Wie bedeutsam diese Umverteilung von zu zahlendem Haftungskapital zwischen Mitgliedstaaten ist, hängt einerseits von der Höhe des Kapitalabrufs insgesamt ab, andererseits von der Größe des zahlungsunfähigen Mitgliedstaates, auch davon, ob mehrere Mitgliedstaaten gleichzeitig das Haftungskapital nicht zahlen können, und wie lange die Zahlungsunfähigkeit andauert. Was letztlich sein wird, ist eine „Tatfrage“. Man kann aber, um sich ein Bild von möglichen Größenordnungen zu machen, ein kleines Gedankenexperiment anstellen und fragen, was unter bestimmten Bedingungen an zusätzlichen Belastungen eintreten würde.

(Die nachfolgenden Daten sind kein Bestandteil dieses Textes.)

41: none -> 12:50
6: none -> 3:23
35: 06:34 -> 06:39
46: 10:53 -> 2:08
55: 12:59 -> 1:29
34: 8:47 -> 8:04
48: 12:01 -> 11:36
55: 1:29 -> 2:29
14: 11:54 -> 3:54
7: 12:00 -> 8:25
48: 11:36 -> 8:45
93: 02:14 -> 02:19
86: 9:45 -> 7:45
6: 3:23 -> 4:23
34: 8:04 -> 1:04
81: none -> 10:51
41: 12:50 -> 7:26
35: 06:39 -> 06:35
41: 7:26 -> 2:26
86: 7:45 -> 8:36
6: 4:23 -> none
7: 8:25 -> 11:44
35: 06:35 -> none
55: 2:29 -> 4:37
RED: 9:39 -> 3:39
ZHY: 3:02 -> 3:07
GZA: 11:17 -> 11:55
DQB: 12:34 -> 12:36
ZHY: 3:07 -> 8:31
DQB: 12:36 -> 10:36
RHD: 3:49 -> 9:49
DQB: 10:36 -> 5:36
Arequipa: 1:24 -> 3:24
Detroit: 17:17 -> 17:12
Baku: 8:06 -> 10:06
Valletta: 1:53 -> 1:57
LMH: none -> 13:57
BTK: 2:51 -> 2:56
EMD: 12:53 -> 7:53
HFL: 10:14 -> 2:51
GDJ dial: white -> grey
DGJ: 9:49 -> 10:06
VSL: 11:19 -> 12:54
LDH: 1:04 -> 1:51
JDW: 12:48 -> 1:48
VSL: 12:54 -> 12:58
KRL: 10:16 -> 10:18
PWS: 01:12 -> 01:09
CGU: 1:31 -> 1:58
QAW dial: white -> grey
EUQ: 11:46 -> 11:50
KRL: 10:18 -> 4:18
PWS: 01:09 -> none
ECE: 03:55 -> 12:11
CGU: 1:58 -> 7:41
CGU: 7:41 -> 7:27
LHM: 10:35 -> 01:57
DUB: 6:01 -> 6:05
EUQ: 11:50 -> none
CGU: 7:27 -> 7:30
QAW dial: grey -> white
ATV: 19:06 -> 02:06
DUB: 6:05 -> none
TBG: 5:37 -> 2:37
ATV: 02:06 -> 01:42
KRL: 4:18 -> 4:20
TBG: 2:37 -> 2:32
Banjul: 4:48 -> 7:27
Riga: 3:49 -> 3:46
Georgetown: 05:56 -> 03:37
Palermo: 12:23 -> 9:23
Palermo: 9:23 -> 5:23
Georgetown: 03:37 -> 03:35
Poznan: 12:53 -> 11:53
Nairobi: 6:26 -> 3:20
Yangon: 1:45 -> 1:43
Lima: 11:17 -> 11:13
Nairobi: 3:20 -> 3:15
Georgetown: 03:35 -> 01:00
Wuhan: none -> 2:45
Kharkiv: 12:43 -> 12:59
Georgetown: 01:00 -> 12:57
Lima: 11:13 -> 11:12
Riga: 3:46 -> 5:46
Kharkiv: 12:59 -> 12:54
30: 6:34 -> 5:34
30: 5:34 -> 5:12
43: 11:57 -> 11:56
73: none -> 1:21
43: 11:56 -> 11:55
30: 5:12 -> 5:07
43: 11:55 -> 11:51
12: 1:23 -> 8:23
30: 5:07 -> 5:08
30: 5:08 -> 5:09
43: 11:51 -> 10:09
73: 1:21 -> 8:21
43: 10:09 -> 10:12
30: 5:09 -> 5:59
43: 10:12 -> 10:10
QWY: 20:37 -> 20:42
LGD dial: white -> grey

Nehmen wir an, die insgesamt abrufbaren 620 Milliarden werden innerhalb von zwei Jahren zu zwei gleichen Teilen abgerufen, und in dieser Zeit können folgende Mitgliedstaaten das abgerufene Haftungskapital nicht zahlen: Griechenland, Irland, Portugal und Spanien. Der dem ESM damit pro Jahr fehlende Gesamtbetrag von rund 58 Milliarden (gemessen an dem im ESM-Vertrag im Anhang I genannten Schlüssel) wird auf die übrigen, noch „leistungsfähigen“ Mitgliedstaaten (in Relation ihrer Schlüssel zueinander) verteilt. Für Deutschland ergibt sich (beide Jahre zusammengefasst): Zu den ursprünglichen 168 Milliarden kommen 39 Milliarden hinzu, so dass der „revidiert erhöhte Kapitalabruf“ 207 Milliarden beträgt. Zusammen mit der in jedem Fall fälligen Kapitaleinzahlung in Höhe von 22 Milliarden sind wir dann mit 229 Milliarden dabei (22 + 168 + 39).
Um eine weitere Größenordnung abzugreifen, soll nun unterstellt werden, dass unter sonst gleichen Bedingungen im zweiten Jahr auch Italien das abgerufene Kapital (55,5 Mrd.) nicht zahlen kann. Dann bedeutet das für Deutschland (wiederum die zwei Jahre zusammengefasst), dass beim „revidiert erhöhten Kapitalabruf“ zu den 168 Milliarden 68 Milliarden hinzukommen, und insgesamt sind wir dann mit 258 Milliarden dabei (22 + 168 + 68).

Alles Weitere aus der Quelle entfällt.